|©1990, 1995||Title page (entry point)||General contents|
I would like to acknowledge the help of many people during my study. At YARD: Peter Mason, for helping to supervise me, providing resources and subjects, and offering direction and penetrating criticism; Brian Sherwood-Jones, for passing me many leads, discussing human factors points, and helping to set up the project in the first place; Martin Stafford, for piloting me in nautical ways; Douglas Blane and David Barrie, for providing vital information about the simulations; and Bob Leiser, Sue Mellows and numerous others for particular help, advice or discussion.

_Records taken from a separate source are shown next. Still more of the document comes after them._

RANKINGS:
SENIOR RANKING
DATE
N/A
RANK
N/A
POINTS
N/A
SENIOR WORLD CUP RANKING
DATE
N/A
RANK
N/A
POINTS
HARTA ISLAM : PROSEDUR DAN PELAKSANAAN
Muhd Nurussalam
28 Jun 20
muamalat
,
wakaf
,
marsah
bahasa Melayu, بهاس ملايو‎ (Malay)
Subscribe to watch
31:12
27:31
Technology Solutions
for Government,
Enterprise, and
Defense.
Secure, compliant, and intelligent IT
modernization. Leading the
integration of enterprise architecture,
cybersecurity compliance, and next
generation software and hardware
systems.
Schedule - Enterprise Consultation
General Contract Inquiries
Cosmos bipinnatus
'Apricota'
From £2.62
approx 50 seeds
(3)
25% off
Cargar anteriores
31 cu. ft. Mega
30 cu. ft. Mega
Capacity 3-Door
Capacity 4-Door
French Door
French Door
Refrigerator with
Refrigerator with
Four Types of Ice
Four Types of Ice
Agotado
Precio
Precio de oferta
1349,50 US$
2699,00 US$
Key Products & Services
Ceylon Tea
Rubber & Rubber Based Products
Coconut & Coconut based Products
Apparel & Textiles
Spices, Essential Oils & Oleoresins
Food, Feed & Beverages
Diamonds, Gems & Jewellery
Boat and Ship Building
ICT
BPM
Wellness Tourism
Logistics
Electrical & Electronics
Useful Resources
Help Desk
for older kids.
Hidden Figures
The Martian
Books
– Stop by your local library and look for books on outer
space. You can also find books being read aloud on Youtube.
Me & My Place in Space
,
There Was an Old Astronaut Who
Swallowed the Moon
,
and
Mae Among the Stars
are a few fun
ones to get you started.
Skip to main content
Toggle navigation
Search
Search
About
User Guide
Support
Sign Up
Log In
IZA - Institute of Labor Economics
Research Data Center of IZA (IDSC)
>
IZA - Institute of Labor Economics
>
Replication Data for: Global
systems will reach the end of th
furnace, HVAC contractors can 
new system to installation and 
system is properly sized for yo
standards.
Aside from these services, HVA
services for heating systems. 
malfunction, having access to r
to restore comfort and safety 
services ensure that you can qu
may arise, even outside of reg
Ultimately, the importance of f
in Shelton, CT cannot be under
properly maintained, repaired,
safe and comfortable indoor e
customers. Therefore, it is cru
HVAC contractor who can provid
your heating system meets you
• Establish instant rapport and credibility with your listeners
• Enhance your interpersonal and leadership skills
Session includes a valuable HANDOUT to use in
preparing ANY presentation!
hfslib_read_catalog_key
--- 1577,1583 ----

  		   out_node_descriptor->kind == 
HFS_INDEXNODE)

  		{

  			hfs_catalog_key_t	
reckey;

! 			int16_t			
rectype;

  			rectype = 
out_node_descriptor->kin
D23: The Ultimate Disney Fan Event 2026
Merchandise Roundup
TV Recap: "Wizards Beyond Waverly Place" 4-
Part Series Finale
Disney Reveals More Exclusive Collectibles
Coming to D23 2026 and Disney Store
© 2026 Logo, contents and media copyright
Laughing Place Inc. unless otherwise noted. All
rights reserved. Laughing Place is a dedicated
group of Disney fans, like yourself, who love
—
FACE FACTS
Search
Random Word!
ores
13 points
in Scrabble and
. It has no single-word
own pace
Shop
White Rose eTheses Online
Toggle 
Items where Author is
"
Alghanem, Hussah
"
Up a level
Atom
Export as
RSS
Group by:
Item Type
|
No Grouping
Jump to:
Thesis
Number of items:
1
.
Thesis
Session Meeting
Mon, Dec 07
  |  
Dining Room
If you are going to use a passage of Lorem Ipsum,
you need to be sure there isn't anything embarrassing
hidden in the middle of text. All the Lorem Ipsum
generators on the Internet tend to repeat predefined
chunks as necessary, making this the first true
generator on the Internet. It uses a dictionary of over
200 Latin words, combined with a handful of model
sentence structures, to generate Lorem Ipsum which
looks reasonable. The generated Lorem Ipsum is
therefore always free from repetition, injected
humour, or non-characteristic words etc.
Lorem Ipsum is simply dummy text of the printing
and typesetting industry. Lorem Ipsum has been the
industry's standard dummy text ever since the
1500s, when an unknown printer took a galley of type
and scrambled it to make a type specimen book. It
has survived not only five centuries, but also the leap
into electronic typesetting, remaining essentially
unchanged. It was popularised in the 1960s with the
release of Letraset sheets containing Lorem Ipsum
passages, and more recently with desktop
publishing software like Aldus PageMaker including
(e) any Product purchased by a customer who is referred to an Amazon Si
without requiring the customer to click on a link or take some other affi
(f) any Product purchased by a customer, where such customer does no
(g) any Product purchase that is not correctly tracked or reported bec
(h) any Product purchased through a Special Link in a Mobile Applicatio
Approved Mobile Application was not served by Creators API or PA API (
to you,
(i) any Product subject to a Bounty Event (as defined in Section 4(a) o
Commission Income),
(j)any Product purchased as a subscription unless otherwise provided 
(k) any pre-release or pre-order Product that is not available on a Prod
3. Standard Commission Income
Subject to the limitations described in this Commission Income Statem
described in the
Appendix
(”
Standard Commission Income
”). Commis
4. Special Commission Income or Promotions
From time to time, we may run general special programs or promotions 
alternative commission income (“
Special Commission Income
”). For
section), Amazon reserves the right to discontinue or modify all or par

At the Turing Institute: Michael Bain, for helping me get started on C, and bicycle simulation, as well as numerous helpful discussions; Robin Boswell, for fixing my problems with his rule-induction programs, and implementing many of my suggestions; Eddie Grant, for useful feedback; Professor Donald Michie, for supervising some of my work; and all the members of the Machine Learning Group, particularly Peter Clark, Stephen Muggleton and Jonathan Shapiro, for contributing interest and help on many occasions.
At the Scottish HCI Centre: Terry Mayes (now at Heriot-Watt University), for supervising me in a concerned way, despite the little time he had available; George Weir, for giving me many pointers, particularly in the area of HCI and complex systems literature; Christina Knussen, for commenting and making connections on and off the subject, and many others, particularly Marius Bergan, both for discussion and the routine mutual aid that is almost indispensable in environments centred round computers.
Thanks are due also to several researchers and staff at other organisations that I visited in the initial stages of the study: David Lewis and others, of Glasgow College of Nautical Studies; Captain John Habberley and others, of The College of Maritime Studies, Warsash (Southampton Institute of Higher Education); Frans Coenen and others, of Liverpool Polytechnic Department of Maritime Studies; and Grahame Blackwell and others, of Plymouth Polytechnic (now Polytechnic South West) Ship Control Group.
I have also benefited from many discussions with members of the wider HCI academic community. I would particularly like to thank Paul Booth for detailed discussion and encouragement in the area of mental modelling techniques. Thanks also to Jon Mortimer and others at Bristol Polytechnic, where I had a chance to develop some of my ideas before this study commenced.
And I would like to thank the subjects who provided me with the experimental data that I regard as so important.
The study was funded, under a ``CASE'' studentship, by the Science and Engineering Research Council, and YARD Ltd., Glasgow.